> Exercise goal
Copy the lines below exactly, from the start of the items through the line containing "(Permanente", both included.

"""

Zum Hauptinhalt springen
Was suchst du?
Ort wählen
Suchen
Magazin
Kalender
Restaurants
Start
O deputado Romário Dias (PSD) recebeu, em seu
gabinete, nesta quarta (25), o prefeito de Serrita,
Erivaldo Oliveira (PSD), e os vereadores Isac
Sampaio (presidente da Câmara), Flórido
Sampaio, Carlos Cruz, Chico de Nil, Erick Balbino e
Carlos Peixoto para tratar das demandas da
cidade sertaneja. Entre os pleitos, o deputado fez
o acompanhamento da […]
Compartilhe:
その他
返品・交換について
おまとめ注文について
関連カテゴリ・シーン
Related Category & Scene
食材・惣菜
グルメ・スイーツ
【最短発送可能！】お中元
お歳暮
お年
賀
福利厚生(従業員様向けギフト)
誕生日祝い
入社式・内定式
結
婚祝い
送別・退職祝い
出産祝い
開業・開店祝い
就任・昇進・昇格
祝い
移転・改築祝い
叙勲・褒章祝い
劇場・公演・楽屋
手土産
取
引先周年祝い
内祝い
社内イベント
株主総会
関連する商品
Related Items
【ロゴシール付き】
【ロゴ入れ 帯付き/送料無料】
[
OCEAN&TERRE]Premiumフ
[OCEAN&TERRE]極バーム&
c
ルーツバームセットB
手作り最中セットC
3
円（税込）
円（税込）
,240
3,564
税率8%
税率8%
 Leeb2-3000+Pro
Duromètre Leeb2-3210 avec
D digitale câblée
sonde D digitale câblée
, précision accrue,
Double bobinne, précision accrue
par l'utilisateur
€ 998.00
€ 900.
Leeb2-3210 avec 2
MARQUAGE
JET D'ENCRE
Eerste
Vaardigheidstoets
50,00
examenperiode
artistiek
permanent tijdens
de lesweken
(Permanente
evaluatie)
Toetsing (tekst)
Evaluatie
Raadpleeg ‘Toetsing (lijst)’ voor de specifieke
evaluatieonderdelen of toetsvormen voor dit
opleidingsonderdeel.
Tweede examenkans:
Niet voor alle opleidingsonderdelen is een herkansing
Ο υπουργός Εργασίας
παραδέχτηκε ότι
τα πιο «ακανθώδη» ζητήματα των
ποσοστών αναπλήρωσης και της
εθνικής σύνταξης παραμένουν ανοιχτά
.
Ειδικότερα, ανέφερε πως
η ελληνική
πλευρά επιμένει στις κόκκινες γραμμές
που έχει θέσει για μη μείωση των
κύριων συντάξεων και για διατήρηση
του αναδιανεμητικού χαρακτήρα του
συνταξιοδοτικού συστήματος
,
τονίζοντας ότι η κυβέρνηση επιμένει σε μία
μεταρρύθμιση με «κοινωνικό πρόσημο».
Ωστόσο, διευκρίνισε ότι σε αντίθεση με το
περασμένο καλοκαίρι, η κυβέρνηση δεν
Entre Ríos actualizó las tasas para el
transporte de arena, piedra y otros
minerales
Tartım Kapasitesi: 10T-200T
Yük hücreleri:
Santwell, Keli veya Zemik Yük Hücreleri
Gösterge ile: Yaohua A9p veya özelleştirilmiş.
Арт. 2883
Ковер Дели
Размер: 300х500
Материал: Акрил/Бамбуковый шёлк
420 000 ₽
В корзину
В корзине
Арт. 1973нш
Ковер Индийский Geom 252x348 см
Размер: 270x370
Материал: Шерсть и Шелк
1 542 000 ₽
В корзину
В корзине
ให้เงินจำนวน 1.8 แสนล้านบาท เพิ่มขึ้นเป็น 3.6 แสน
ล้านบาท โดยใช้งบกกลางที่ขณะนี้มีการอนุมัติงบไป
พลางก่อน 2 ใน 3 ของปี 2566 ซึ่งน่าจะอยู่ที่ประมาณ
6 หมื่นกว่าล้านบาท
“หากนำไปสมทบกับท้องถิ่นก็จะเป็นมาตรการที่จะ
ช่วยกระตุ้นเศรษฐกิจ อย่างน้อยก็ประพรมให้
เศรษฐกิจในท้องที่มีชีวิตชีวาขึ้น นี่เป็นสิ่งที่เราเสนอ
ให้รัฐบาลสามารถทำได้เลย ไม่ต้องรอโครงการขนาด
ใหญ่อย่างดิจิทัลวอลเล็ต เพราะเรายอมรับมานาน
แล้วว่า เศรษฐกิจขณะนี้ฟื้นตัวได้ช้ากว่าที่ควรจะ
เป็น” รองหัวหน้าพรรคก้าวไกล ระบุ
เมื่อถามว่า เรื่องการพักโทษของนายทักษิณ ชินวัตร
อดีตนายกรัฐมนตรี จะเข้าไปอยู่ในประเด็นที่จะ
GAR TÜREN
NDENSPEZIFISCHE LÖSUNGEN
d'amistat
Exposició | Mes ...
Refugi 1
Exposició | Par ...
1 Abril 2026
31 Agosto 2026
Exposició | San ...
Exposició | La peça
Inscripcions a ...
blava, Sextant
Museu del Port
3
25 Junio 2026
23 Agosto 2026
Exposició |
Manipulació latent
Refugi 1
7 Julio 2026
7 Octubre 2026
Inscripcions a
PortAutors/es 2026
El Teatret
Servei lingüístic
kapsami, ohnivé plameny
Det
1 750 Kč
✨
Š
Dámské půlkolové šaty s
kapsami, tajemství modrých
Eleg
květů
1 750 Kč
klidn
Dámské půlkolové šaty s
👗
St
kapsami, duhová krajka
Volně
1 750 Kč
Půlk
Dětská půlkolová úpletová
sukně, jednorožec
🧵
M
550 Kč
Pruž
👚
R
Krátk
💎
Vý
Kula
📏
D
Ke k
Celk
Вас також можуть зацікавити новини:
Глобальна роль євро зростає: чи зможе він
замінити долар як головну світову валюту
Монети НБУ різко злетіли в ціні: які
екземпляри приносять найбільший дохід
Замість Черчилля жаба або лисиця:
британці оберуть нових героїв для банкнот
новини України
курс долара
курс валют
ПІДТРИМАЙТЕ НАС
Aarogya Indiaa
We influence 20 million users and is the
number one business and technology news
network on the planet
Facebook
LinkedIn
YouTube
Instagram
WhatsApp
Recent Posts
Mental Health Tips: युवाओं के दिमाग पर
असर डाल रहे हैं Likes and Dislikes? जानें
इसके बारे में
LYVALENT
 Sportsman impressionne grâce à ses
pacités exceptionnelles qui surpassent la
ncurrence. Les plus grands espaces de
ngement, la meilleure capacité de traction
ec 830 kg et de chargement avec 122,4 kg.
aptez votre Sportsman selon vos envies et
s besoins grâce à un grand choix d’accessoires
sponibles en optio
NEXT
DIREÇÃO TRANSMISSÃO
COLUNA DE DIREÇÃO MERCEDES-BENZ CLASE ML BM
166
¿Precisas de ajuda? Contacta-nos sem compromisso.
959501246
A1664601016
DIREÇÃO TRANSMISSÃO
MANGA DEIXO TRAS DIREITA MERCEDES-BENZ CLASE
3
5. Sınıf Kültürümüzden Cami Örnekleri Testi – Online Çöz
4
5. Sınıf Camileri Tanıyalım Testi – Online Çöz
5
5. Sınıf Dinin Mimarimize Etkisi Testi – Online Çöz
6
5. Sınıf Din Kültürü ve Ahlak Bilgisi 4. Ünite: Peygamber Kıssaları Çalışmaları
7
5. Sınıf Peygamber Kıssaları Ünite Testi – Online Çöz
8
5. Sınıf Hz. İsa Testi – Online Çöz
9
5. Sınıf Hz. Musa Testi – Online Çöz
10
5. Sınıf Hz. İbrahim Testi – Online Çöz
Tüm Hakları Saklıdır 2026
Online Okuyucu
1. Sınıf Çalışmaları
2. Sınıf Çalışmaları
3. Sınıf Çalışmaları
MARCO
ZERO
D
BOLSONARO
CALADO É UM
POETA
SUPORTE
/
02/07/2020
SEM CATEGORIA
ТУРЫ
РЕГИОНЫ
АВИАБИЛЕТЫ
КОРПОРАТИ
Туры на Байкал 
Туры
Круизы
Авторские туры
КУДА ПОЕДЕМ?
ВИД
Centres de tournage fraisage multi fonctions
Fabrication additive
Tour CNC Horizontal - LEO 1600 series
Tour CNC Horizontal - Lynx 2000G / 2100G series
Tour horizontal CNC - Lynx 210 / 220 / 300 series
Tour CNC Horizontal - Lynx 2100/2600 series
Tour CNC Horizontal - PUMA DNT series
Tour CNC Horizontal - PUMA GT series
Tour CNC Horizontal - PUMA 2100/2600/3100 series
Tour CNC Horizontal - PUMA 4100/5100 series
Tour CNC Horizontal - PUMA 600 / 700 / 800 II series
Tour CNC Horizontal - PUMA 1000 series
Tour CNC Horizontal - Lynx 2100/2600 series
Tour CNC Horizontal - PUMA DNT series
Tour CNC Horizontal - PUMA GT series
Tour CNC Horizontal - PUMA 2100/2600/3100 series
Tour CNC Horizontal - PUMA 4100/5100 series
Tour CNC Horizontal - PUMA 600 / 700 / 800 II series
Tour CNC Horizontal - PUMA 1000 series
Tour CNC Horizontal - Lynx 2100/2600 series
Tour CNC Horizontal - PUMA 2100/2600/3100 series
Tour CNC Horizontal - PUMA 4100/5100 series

"""

> Exercise response
Zum Hauptinhalt springen
Was suchst du?
Ort wählen
Suchen
Magazin
Kalender
Restaurants
Start
O deputado Romário Dias (PSD) recebeu, em seu
gabinete, nesta quarta (25), o prefeito de Serrita,
Erivaldo Oliveira (PSD), e os vereadores Isac
Sampaio (presidente da Câmara), Flórido
Sampaio, Carlos Cruz, Chico de Nil, Erick Balbino e
Carlos Peixoto para tratar das demandas da
cidade sertaneja. Entre os pleitos, o deputado fez
o acompanhamento da […]
Compartilhe:
その他
返品・交換について
おまとめ注文について
関連カテゴリ・シーン
Related Category & Scene
食材・惣菜
グルメ・スイーツ
【最短発送可能！】お中元
お歳暮
お年
賀
福利厚生(従業員様向けギフト)
誕生日祝い
入社式・内定式
結
婚祝い
送別・退職祝い
出産祝い
開業・開店祝い
就任・昇進・昇格
祝い
移転・改築祝い
叙勲・褒章祝い
劇場・公演・楽屋
手土産
取
引先周年祝い
内祝い
社内イベント
株主総会
関連する商品
Related Items
【ロゴシール付き】
【ロゴ入れ 帯付き/送料無料】
[
OCEAN&TERRE]Premiumフ
[OCEAN&TERRE]極バーム&
c
ルーツバームセットB
手作り最中セットC
3
円（税込）
円（税込）
,240
3,564
税率8%
税率8%
 Leeb2-3000+Pro
Duromètre Leeb2-3210 avec
D digitale câblée
sonde D digitale câblée
, précision accrue,
Double bobinne, précision accrue
par l'utilisateur
€ 998.00
€ 900.
Leeb2-3210 avec 2
MARQUAGE
JET D'ENCRE
Eerste
Vaardigheidstoets
50,00
examenperiode
artistiek
permanent tijdens
de lesweken
(Permanente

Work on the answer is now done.